そう認識したときにはすでに遅かった。すさまじい暴風が吹いて、頭上の木の葉がかき分けられる。夜空を背に、巨大な生き物がこちらを覗いていた。
「ギャアアッ!」
骸骨みたいな三つの人間の頭、蛇に似た胴体、六本の四肢に尖った尾、巨大な羽……ゲリュオンだ。
コボルトがキャンキャンと吠えながら、怪我した足を庇って逃げていく。私はとっさにミストの方を見た。
「気を失ってる!」
魔王が言った。彼の腕の中で、ミストはぐったりして動かない。
落ちくぼんだゲリュオンの目と視線が絡んだ。私は思わず後ずさる。なんて不気味な生き物なんだろう。ミストを守らないといけないという使命がなかったら、私も失神していたかもしれない。
「ミストをお願い!」
私は魔王にそう頼むと、頭上に向けて杖を掲げた。
「ルイーゼ! 危ないぞ!」
「燃え盛れ、炎よ。焼き尽くせ、全てを……」
私は魔王の言葉を無視して、杖先を真っ直ぐにゲリュオンに突きつけた。ゲリュオンの周りに、巨大な火の塊が出現する。
「爆ぜよ、灰となれ!」
炎の塊がゲリュオンに向かって飛んでいき、その体にまとわりついた。真っ赤に燃え上がる炎に包まれ、魔物は苦しげな悲鳴を上げる。
「まだ終わらないわ! 炎よ、渦と……」
私は次の術をかけようとした。ゲリュオンが動いたのはそのときだ。
翼を広げ、ゲリュオンは上空で体を回転させた。その身にまとわりついていた炎が、矢の雨のようになってこちらに降り注ぐ。
「水壁!」
とっさに魔法を放ったけど、厚みが足りなかったみたいだ。いくつかの炎の塊は水の壁を貫通し、地面に着弾。その瞬間に爆発した。
「ルイーゼ!」
体が宙を舞い、近くの木に叩きつけられる。激痛のあまり一瞬息が止まった。
「ギャアッ!」
ゲリュオンがおぞましい鳴き声と共に、近くに着地する。敵を串刺しにしようと、鋭い尾を振り回した。

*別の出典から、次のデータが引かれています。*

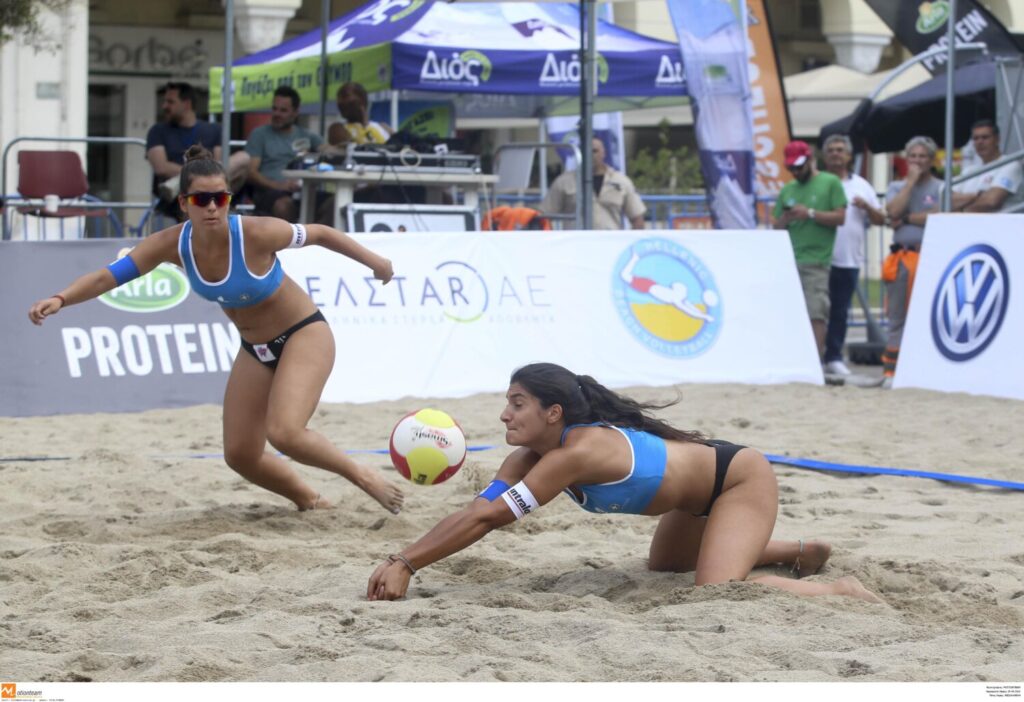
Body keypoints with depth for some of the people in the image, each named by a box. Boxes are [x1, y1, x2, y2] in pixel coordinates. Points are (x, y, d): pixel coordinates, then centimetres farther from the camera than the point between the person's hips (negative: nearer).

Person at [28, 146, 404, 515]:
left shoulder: (256, 234, -28)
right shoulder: (172, 244, -17)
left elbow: (319, 234, -12)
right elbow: (107, 276, -21)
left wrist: (374, 261, 0)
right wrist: (60, 299, -39)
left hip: (304, 334, -6)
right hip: (255, 349, 6)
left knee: (284, 433, -26)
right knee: (240, 455, 5)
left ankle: (363, 476, -2)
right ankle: (310, 500, 30)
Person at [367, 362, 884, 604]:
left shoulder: (575, 452, -33)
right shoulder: (531, 458, -8)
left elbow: (487, 518, -36)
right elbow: (476, 510, -13)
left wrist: (407, 565, -36)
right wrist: (403, 560, -24)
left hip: (742, 479, -10)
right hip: (701, 491, 10)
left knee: (718, 590, -28)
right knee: (664, 565, 31)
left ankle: (841, 592, -9)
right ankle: (804, 553, 43)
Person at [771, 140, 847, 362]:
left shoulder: (830, 183, 5)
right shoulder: (787, 190, 19)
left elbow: (840, 217, -3)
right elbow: (776, 225, 19)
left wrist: (811, 213, -11)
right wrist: (785, 219, -3)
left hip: (816, 262, -5)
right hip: (788, 261, 5)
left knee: (816, 314, -12)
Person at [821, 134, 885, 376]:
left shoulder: (861, 186, 14)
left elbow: (880, 220, 13)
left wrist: (867, 206, -6)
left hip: (849, 259, 2)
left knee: (840, 311, 5)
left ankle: (834, 357, 11)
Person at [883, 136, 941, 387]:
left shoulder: (940, 188, 6)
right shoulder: (897, 187, 16)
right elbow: (894, 211, -5)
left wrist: (906, 219, -5)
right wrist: (911, 180, -2)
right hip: (901, 259, 3)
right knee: (897, 318, 4)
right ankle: (890, 370, 7)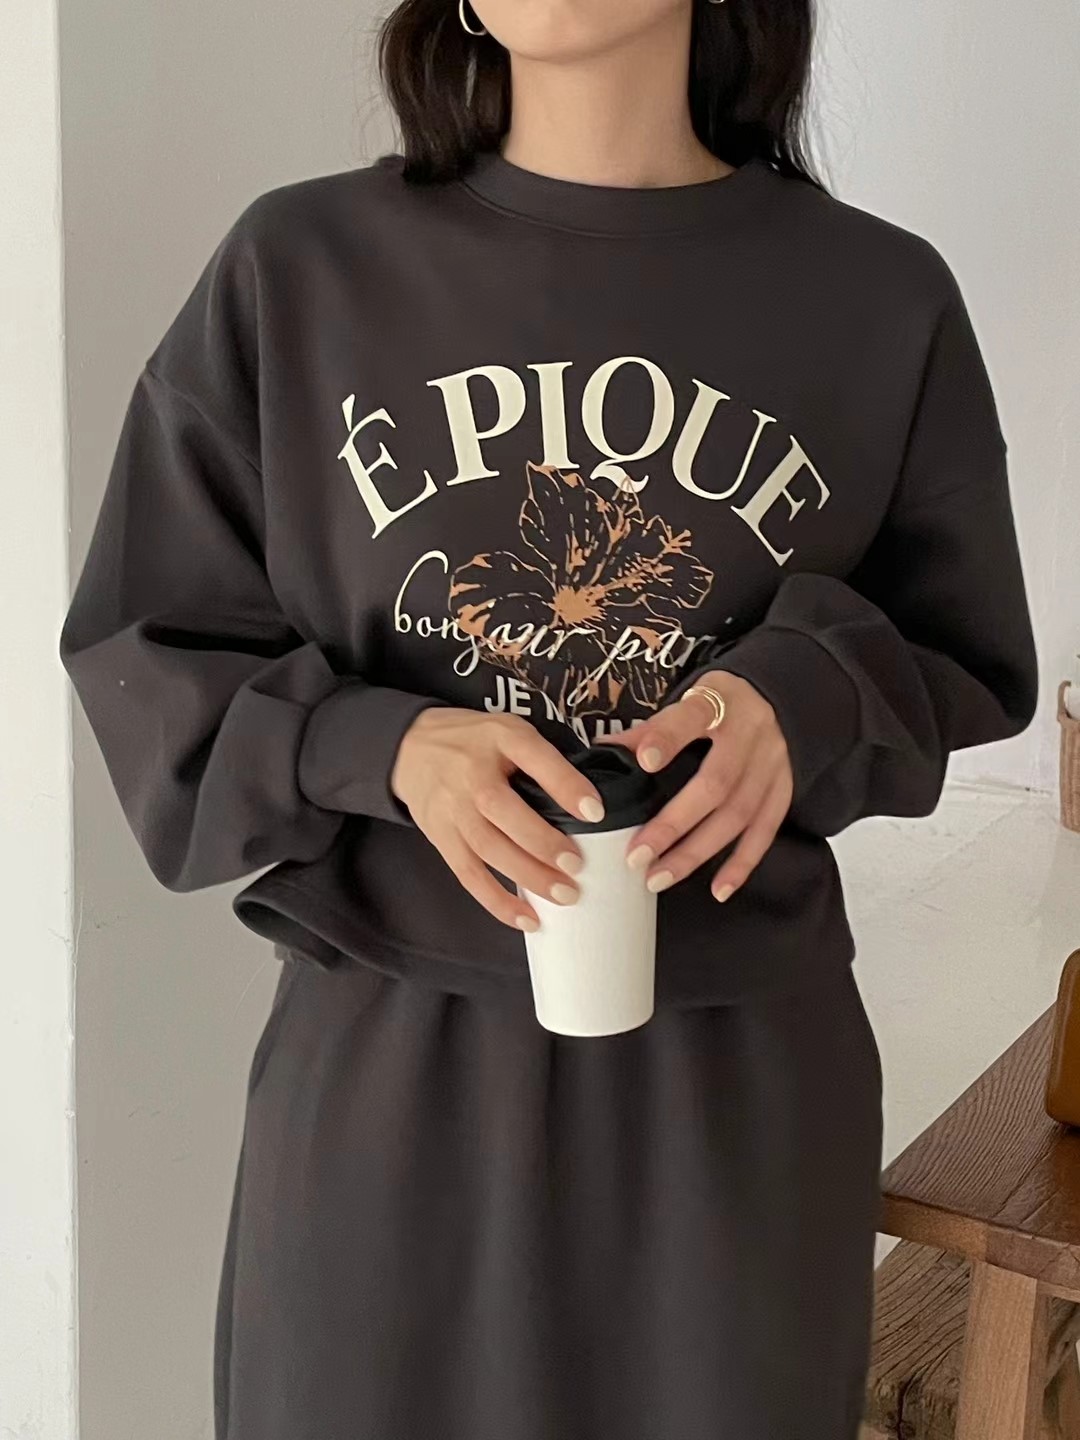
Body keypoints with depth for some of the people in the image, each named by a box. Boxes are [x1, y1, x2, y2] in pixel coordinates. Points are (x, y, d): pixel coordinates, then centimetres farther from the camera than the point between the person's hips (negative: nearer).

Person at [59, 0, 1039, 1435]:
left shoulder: (881, 297, -3)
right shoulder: (298, 266, -4)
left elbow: (969, 663, 7)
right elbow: (145, 653, 0)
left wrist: (806, 698, -15)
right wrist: (380, 743, -19)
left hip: (736, 1072, 1)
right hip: (382, 1065, 0)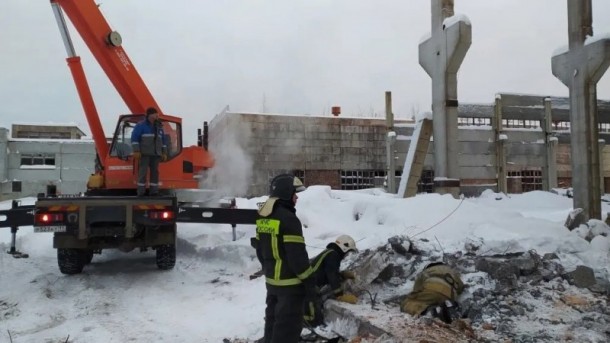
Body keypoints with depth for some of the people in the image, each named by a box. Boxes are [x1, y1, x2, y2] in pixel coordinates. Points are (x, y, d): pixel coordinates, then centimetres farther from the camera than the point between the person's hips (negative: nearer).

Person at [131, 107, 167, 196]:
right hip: (144, 154, -5)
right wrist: (136, 151, -16)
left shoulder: (159, 127, 17)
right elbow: (134, 138, -8)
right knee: (143, 172, -8)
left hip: (156, 154, 6)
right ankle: (141, 191, -7)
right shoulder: (141, 125, -1)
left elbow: (163, 141, 21)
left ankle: (154, 190, 6)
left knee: (155, 172, 3)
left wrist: (164, 153, 13)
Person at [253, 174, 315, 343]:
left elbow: (260, 250, 16)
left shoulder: (263, 218, 8)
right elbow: (297, 255, -22)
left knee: (273, 320, 20)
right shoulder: (288, 219, -20)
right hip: (290, 283, -9)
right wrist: (309, 281, -14)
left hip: (271, 280, 9)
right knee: (288, 325, 0)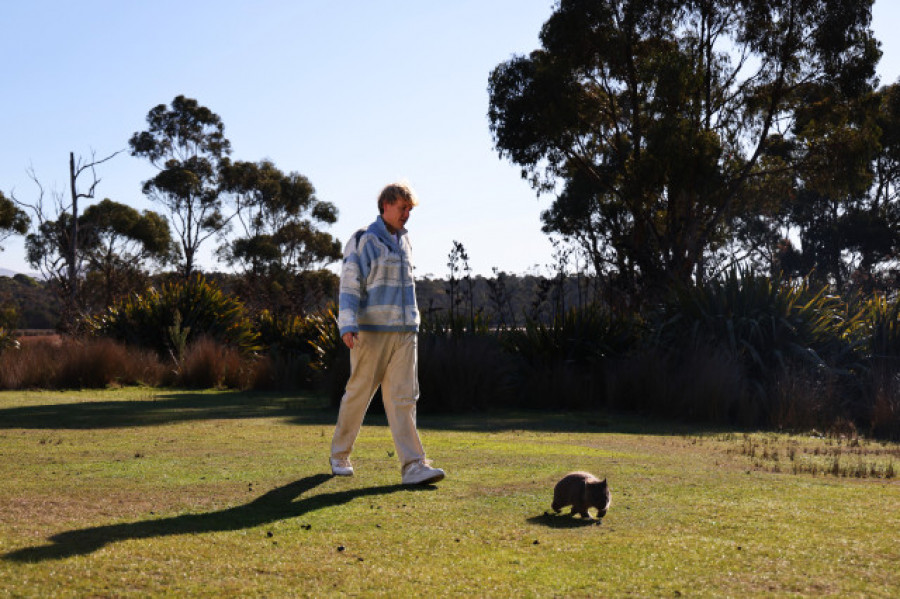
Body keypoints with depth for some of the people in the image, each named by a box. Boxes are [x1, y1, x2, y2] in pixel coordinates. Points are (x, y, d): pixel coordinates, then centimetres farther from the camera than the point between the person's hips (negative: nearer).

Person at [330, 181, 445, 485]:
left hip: (404, 334, 5)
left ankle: (413, 466, -10)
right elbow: (349, 285, -8)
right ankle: (340, 454, 21)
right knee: (358, 394, 3)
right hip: (371, 332, -5)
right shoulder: (363, 241, -3)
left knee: (404, 398, -3)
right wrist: (348, 326, -19)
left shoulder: (404, 241, 17)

私は何とかそれをかわす。ゲリュオンの尾は背後の木に直撃した。
巨木が折れ、幹や枝がバラバラになって降りかかってくる。私はそれを吹き飛ばそうとした。
でも、杖を向けた瞬間に後頭部に強い衝撃を覚え、私は地に伏した。魔王が何かを叫んでいる。ゲリュオンがこちらに飛びかかってくる光景を最後に、私の視界は暗転した。